Point Virtual Transformer
Veerain Sood, Bnalin, Gaurav Pandey
TL;DR
PointViT introduces a transformer-based 3D object detector that jointly reasons over raw LiDAR points and selectively sampled virtual points to address far-field sparsity. The method explores multiple fusion strategies, leverages a heatmap-driven proposal scheme, and uses a sparse 3D backbone to generate compact queries refined by cross-attention over voxel and point tokens. Key contributions include a vote-guided sampling pipeline, a dense alignment step for lifted proto-centers, and a context-aggregating transformer head that fuses multi-modal features with robust geometric supervision. Experiments on KITTI show strong 2D and competitive 3D/BEV performance, with notable gains in easy cases and insights into the trade-offs arising from depth-completion quality and fusion timing. Overall, PointViT demonstrates that selective virtual-point fusion, when integrated with heatmap-guided proposals and efficient attention, can enhance long-range perception while controlling computational cost.
Abstract
LiDAR-based 3D object detectors often struggle to detect far-field objects due to the sparsity of point clouds at long ranges, which limits the availability of reliable geometric cues. To address this, prior approaches augment LiDAR data with depth-completed virtual points derived from RGB images; however, directly incorporating all virtual points leads to increased computational cost and introduces challenges in effectively fusing real and virtual information. We present Point Virtual Transformer (PointViT), a transformer-based 3D object detection framework that jointly reasons over raw LiDAR points and selectively sampled virtual points.
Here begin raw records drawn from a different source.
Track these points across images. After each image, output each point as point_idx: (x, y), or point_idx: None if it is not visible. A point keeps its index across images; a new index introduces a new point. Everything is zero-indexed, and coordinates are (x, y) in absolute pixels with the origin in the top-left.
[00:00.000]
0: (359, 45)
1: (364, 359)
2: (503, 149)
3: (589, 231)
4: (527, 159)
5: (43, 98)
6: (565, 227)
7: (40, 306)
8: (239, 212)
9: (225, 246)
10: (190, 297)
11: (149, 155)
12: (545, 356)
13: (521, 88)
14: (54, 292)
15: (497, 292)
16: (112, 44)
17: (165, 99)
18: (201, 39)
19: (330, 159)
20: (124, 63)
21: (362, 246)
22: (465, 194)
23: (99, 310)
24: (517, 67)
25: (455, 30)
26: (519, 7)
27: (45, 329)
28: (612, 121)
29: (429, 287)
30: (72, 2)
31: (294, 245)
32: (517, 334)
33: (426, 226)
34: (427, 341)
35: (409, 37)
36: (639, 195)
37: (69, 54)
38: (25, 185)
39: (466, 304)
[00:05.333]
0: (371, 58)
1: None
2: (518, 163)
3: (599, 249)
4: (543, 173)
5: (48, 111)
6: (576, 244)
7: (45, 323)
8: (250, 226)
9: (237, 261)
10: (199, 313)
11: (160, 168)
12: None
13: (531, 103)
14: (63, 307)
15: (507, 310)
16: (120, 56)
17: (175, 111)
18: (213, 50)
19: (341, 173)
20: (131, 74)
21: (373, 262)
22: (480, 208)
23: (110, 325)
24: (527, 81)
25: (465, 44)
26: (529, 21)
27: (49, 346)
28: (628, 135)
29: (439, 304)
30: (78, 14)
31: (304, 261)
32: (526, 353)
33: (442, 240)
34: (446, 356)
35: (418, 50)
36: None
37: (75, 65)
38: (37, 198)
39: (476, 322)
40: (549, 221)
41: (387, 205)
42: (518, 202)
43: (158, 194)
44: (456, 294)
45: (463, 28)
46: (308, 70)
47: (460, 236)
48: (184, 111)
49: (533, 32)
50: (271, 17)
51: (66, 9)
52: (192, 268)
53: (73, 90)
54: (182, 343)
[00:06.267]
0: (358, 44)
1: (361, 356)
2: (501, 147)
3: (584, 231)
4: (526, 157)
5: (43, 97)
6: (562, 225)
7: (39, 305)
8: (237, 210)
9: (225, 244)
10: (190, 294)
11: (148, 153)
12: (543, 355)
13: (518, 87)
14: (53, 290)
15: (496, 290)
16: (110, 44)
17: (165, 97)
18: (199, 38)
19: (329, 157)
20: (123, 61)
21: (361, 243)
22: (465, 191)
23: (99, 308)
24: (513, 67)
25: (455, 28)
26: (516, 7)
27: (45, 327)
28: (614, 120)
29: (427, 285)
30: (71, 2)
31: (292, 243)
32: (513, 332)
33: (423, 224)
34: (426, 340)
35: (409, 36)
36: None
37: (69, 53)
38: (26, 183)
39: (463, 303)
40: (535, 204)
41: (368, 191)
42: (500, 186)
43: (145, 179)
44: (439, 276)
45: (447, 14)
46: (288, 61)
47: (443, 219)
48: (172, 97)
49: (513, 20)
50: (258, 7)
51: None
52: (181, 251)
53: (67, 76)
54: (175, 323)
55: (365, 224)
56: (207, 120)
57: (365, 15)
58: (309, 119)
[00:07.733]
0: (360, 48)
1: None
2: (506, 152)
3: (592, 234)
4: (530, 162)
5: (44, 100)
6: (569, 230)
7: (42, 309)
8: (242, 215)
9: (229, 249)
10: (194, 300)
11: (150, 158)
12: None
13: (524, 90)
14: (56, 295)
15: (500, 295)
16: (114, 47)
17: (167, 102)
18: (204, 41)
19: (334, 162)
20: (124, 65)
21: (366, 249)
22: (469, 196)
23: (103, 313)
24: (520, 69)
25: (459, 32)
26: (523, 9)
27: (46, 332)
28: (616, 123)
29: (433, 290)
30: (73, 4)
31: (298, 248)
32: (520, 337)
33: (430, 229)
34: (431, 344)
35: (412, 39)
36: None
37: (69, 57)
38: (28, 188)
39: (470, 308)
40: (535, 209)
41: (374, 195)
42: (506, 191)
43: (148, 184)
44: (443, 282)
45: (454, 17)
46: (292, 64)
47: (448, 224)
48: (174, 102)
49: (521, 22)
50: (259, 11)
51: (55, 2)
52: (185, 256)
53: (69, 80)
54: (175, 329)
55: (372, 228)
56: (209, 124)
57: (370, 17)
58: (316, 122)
The framework examines multiple fusion strategies, ranging from early point-level fusion to BEV-based gated fusion, and analyses their trade-offs in terms of accuracy and efficiency. The fused point cloud is voxelized and encoded using sparse convolutions to form a BEV representation, from which a compact set of high-confidence object queries is initialised and refined through a transformer-based context aggregation module. Experiments on the KITTI benchmark report 91.16% 3D AP, 95.94% BEV AP, and 99.36% AP on the KITTI 2D detection benchmark for the Car class.